[INPUT MATERIAL]

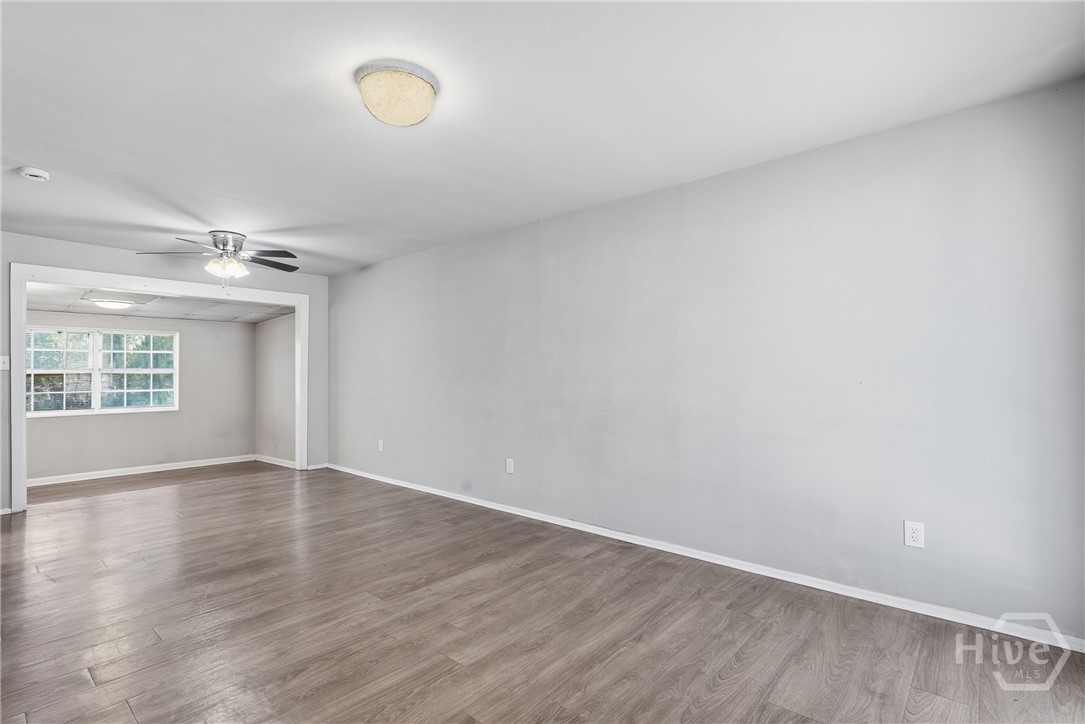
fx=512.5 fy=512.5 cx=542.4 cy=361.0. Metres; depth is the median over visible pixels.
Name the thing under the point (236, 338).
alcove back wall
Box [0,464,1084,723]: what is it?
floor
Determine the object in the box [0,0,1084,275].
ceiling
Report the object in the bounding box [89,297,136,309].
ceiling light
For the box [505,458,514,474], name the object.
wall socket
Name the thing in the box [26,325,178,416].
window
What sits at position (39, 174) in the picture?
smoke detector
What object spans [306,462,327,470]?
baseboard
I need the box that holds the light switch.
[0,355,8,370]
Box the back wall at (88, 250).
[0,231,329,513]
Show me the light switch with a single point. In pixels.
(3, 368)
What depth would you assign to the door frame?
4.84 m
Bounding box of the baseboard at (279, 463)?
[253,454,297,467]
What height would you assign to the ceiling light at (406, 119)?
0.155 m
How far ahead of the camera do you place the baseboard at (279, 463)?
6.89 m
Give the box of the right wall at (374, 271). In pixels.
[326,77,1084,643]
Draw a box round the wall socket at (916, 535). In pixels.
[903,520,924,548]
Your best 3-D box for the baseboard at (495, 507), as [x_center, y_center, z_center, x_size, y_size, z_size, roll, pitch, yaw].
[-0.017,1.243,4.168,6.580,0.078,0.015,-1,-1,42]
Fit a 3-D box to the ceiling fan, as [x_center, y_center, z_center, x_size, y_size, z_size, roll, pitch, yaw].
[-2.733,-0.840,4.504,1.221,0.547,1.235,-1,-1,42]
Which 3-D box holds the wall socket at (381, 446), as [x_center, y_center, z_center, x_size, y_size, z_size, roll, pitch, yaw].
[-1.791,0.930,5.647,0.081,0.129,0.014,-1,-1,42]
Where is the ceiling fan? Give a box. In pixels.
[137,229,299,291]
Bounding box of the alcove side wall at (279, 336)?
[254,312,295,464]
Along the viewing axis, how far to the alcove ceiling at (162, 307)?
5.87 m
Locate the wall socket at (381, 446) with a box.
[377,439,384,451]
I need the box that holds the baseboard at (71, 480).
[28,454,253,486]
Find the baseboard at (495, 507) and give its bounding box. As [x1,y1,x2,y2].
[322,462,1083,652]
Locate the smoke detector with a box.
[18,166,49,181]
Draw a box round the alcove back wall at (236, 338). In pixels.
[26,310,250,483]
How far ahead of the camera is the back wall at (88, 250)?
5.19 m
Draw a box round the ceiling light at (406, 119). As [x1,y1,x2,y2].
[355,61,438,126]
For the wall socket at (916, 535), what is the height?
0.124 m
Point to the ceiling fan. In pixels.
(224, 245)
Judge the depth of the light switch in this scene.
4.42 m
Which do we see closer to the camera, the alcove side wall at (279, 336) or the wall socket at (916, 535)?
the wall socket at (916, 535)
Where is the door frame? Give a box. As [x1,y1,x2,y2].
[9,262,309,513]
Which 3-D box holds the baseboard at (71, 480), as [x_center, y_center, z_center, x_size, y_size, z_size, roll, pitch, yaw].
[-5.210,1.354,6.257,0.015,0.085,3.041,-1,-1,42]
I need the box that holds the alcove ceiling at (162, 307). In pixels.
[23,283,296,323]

[/INPUT MATERIAL]

**WHAT TO DO:**
Once the pictures are set aside, reproduce the records in full and exactly.

**ANSWER FOR THE TASK:**
fx=512.5 fy=512.5 cx=542.4 cy=361.0. Metres; depth is the median over visible pixels.
Name the thing under the point (236, 338).
alcove back wall
Box [0,464,1084,723]: what is it?
floor
Determine the object in the box [0,0,1084,275].
ceiling
Report the object in the bounding box [89,297,136,309].
ceiling light
For the box [505,458,514,474], name the object.
wall socket
Name the thing in the box [26,325,178,416].
window
What sits at position (39, 174) in the picture?
smoke detector
What object spans [306,462,327,470]?
baseboard
I need the box that holds the light switch.
[0,355,8,370]
Box the back wall at (88, 250).
[0,231,329,513]
Show me the light switch with a single point. In pixels.
(3, 368)
What depth would you assign to the door frame?
4.84 m
Bounding box of the baseboard at (279, 463)?
[253,454,297,467]
What height would you assign to the ceiling light at (406, 119)?
0.155 m
How far ahead of the camera do you place the baseboard at (279, 463)?
6.89 m
Give the box of the right wall at (374, 271). In pixels.
[326,77,1084,643]
Draw a box round the wall socket at (916, 535). In pixels.
[903,520,924,548]
Your best 3-D box for the baseboard at (495, 507), as [x_center, y_center, z_center, x_size, y_size, z_size, roll, pitch, yaw].
[-0.017,1.243,4.168,6.580,0.078,0.015,-1,-1,42]
Fit a 3-D box to the ceiling fan, as [x_center, y_center, z_center, x_size, y_size, z_size, roll, pitch, yaw].
[-2.733,-0.840,4.504,1.221,0.547,1.235,-1,-1,42]
Which 3-D box holds the wall socket at (381, 446), as [x_center, y_center, z_center, x_size, y_size, z_size, roll, pitch, yaw].
[-1.791,0.930,5.647,0.081,0.129,0.014,-1,-1,42]
Where is the ceiling fan? Give a box. In pixels.
[137,229,299,291]
Bounding box of the alcove side wall at (279, 336)?
[254,312,295,464]
Along the viewing axis, how far to the alcove ceiling at (162, 307)?
5.87 m
Locate the wall socket at (381, 446) with a box.
[377,439,384,451]
I need the box that holds the baseboard at (71, 480).
[28,454,253,486]
Find the baseboard at (495, 507) and give its bounding box. As [x1,y1,x2,y2].
[322,462,1083,652]
Locate the smoke detector with a box.
[18,166,49,181]
Draw a box round the alcove back wall at (236, 338). In pixels.
[26,310,250,483]
How far ahead of the camera is the back wall at (88, 250)?
5.19 m
Draw a box round the ceiling light at (406, 119). As [x1,y1,x2,y2].
[355,61,438,126]
For the wall socket at (916, 535), what is the height?
0.124 m
Point to the ceiling fan. In pixels.
(224, 245)
Judge the depth of the light switch in this scene.
4.42 m
Which do we see closer to the camera, the alcove side wall at (279, 336) or the wall socket at (916, 535)?
the wall socket at (916, 535)
Where is the door frame? Give a box. As [x1,y1,x2,y2].
[9,262,309,513]
Which 3-D box holds the baseboard at (71, 480), as [x_center, y_center, z_center, x_size, y_size, z_size, roll, pitch, yaw].
[-5.210,1.354,6.257,0.015,0.085,3.041,-1,-1,42]
I need the box that holds the alcove ceiling at (162, 307). In pixels.
[23,283,296,323]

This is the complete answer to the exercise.